Keynes (out of context)

Despite the vast proliferation of “isms,” there are only a handful of meaningfully different ways of thinking about life. Generally, they are produced—or at least first stated—by philosophers. Gradually these ideas work their way into the “thought soup” of popular culture. They become the girders and beams of the house of being. That is, we weave our lives, and the ways we experience living, around these few ideas.

Nietzsche was an academic philosopher. His ideas about the problem of nihilism are now a basic part of everyone’s way of thinking about the world—even though few people know their origin.

WOODY ALLEN: That’s quite a lovely Jackson Pollock, isn’t it?
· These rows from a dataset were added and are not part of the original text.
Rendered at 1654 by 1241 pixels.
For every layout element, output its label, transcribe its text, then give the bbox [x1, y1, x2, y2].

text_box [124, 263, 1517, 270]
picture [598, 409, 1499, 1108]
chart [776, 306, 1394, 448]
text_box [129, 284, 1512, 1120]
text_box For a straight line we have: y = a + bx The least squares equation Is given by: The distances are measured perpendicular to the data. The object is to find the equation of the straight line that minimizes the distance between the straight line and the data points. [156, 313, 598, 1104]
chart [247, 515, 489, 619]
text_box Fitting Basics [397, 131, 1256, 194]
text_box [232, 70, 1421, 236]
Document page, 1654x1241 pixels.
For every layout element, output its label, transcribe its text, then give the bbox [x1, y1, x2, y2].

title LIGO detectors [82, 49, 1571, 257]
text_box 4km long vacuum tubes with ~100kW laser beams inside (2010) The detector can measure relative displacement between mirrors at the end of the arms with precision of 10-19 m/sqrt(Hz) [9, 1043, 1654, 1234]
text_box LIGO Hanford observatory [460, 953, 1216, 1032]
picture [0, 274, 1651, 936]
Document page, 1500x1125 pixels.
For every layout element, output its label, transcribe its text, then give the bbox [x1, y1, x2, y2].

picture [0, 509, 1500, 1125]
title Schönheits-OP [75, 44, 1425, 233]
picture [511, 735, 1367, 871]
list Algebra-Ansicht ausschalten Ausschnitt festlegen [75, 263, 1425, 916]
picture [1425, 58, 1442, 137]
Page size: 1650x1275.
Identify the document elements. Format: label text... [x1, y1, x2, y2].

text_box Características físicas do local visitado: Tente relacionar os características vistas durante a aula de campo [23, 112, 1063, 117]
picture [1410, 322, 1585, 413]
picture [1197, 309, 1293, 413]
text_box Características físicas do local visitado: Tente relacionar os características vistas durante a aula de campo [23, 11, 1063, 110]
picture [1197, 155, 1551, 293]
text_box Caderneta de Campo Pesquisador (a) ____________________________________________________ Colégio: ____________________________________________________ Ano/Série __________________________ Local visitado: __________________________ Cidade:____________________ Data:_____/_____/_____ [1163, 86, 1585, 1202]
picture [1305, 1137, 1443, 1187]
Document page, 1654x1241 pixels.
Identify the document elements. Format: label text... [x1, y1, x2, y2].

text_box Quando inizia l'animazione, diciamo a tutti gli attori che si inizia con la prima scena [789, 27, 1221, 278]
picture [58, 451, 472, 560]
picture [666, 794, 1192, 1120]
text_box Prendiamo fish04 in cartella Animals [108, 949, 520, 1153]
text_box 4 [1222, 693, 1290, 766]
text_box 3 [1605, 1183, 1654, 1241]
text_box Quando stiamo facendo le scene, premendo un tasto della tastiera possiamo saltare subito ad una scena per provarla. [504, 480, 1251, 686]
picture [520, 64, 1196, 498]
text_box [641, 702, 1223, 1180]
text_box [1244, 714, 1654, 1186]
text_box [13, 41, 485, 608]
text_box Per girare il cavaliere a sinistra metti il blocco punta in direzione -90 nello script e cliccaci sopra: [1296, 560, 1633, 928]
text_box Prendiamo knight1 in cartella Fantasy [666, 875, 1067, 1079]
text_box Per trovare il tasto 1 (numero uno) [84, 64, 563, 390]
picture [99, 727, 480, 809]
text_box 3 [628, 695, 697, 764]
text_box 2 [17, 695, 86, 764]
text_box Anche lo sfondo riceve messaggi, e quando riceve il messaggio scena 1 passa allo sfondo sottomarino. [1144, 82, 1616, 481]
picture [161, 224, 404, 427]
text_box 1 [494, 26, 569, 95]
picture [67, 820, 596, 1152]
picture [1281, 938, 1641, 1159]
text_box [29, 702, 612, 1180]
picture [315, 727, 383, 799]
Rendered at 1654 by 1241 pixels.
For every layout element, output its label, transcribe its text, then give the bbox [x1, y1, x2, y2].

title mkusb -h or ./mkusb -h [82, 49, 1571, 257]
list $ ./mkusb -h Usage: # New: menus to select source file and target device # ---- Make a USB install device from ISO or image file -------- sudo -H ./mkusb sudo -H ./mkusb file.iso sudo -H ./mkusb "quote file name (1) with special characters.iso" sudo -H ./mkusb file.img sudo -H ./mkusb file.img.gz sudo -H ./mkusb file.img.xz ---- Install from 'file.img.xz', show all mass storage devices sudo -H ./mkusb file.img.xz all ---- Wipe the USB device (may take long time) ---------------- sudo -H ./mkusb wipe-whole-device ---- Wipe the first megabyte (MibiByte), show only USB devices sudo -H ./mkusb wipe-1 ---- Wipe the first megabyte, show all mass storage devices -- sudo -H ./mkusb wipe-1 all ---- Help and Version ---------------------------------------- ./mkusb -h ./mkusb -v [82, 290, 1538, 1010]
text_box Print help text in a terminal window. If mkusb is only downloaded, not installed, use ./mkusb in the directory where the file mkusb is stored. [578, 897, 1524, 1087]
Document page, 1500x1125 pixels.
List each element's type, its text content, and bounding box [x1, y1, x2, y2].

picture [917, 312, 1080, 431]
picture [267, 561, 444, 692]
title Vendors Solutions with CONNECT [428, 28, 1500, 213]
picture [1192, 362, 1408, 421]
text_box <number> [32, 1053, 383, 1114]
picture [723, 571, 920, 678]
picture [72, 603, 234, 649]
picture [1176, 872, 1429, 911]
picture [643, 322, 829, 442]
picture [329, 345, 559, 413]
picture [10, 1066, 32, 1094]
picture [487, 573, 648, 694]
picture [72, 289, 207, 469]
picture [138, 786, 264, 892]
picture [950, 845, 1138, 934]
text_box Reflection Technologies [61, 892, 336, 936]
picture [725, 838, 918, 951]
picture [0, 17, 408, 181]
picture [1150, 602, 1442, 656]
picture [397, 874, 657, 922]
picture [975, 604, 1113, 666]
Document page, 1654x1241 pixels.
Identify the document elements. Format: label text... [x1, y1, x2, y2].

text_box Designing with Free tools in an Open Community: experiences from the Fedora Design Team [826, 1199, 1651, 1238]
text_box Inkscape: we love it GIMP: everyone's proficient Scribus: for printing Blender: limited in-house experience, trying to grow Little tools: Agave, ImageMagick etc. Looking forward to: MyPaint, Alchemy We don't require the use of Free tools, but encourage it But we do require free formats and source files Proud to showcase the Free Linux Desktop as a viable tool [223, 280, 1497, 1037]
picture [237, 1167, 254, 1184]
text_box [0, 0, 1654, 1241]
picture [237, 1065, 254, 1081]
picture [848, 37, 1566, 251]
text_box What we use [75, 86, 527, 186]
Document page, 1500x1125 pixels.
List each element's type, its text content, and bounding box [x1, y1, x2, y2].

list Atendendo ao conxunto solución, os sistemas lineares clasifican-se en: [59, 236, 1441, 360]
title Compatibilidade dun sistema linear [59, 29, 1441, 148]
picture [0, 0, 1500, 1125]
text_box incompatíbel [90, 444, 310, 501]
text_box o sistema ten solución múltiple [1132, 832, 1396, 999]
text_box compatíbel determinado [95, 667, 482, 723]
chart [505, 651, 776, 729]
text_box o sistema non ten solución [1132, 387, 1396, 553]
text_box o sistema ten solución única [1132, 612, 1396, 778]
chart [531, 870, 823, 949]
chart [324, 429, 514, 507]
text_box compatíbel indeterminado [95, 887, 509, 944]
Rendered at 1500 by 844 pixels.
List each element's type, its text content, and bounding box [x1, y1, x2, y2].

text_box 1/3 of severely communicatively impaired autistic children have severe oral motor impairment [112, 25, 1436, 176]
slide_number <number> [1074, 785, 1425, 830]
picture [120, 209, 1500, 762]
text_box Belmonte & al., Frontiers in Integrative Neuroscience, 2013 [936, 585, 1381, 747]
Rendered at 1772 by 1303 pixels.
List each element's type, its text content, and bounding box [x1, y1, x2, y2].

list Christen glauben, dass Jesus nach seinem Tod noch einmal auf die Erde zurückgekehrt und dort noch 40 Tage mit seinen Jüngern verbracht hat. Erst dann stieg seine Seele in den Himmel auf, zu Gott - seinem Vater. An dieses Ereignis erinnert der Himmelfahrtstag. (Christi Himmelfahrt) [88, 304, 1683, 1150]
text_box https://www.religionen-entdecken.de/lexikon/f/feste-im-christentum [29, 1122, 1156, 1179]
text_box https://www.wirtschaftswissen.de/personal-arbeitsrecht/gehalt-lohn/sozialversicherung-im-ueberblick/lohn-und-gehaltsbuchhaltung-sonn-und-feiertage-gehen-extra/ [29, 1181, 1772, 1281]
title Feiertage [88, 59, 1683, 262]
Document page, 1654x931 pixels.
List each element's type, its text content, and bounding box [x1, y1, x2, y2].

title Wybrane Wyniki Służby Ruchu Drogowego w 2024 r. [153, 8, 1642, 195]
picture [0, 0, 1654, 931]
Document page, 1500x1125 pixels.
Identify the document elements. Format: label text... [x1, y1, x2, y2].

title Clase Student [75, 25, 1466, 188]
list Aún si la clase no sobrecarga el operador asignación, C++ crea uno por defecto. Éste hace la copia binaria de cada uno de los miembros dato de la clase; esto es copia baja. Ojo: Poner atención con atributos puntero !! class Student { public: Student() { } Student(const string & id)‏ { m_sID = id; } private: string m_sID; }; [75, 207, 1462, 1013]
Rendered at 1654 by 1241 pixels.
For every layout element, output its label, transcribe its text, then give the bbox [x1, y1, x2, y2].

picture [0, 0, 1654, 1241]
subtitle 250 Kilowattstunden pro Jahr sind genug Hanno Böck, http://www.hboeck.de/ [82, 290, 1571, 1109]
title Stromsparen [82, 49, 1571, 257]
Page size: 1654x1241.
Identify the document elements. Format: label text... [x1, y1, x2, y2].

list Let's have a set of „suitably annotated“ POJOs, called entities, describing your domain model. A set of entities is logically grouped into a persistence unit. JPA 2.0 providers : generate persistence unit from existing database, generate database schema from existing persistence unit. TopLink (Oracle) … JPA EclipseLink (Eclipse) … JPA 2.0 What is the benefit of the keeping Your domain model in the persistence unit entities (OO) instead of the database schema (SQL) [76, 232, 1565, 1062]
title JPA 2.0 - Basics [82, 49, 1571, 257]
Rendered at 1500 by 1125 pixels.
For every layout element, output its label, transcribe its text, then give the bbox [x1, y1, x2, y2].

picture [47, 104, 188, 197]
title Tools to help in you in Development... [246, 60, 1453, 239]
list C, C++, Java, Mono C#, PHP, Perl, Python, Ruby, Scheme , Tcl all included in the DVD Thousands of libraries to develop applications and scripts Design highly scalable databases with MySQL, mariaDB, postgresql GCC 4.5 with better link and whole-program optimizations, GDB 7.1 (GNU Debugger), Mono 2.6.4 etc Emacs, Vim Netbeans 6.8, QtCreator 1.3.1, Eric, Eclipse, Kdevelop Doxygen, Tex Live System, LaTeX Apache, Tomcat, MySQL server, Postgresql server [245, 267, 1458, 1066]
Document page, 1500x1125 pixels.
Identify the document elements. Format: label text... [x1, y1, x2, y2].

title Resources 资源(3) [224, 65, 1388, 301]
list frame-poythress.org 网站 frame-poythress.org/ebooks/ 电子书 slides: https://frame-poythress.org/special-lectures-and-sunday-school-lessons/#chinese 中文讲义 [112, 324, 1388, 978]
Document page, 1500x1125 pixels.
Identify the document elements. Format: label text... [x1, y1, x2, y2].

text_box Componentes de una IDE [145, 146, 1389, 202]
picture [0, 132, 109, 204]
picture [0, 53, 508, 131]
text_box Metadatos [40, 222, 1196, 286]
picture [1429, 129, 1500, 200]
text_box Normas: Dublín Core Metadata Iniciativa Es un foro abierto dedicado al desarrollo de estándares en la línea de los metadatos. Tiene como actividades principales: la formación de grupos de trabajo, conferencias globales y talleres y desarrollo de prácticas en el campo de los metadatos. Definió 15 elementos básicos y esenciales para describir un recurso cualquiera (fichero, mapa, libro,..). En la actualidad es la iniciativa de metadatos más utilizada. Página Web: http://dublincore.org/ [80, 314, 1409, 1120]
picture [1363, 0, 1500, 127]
GIRL IN MUSEUM: Yes it is.

WOODY ALLEN: What does it say to you?

GIRL IN MUSEUM: It restates the negativeness of the universe, the hideous lonely emptiness of existence, nothingness, the predicament of man forced to live in a barren, godless eternity, like a tiny flame flickering in an immense void, with nothing but waste, horror, and degradation, forming a useless bleak straightjacket in a black absurd cosmos.

WOODY ALLEN: What are you doing Saturday night?

GIRL IN MUSEUM: Committing suicide.

WOODY ALLEN: What about Friday night?

In the 120 years since Nietzsche’s prophesy, many philosophers have wrestled with its implications. Currently, Western philosophy is at an acknowledged dead end: it has no answer for the problem Nietzsche announced. However, its exploration of the problem’s implications is, I think, highly relevant to the possible future role of Buddhism in Western culture. I can give only a brief and oversimplified version here:

The failure of philosophy is the failure of our culture as a whole. Our ideas about how to live, available in our thought-soup, make sense only if there is some ultimate source of meaning; but there is none. That leaves us without a positive mode of existence. Fundamentalism and consumerism, however problematic, seem the only options.

Nihilism, eternalism, and Buddhism

Buddhism never had a God. And, it claims not to have a nihilism problem.

Instead, Buddhism claims to have a powerful analysis of why theism and nihilism are both wrong, why both are attractive in some ways, and why the third alternative—nonduality—is hard to find. And it has concrete methods that it claims allow us to actualize that third alternative.

If that is true, and if Western philosophy is right that nihilism is a gaping hole in the heart of our culture, then it seems important to fit these pieces together.

The heart of Buddhist philosophy is the recognition that form is empty, and that emptiness is also form.

Because God never existed, the hole in Western culture is not God-shaped. Nietzsche stared into that hole and saw emptiness; but where there is emptiness, there is also form. Dzogchen is the non-duality of form and emptiness. There is a Dzogchen-shaped hole in the heart of our culture. Perhaps now we can put the puzzle piece in place.

(I say “Dzogchen” because I am a Nyingmapa. You could equally well substitute “Madhyamaka” or “Mahamudra.” What matters is their shared understanding of the ways we distort our existence by trying to separate form and emptiness.)

Now what?

Nothing I have said here is new. Both Japanese Buddhist and Western philosophers have recognized the relevance of nonduality to the Western problem of nihilism for most of a century. They have written many books on the subject. Yet they have failed to influence either Buddhist or Western philosophy—much less the general culture. That is because they write in dense technical language. To understand them, you need to have studied both Buddhist and Western philosophy in depth. To be useful, the insight has to be available to people who have no interest in either.

Our culture fails to provide ways of thinking about life that do not implicitly assume an ultimate source of life-meaning. Buddhism has such tools, but they have not yet made the leap into the global thought-soup.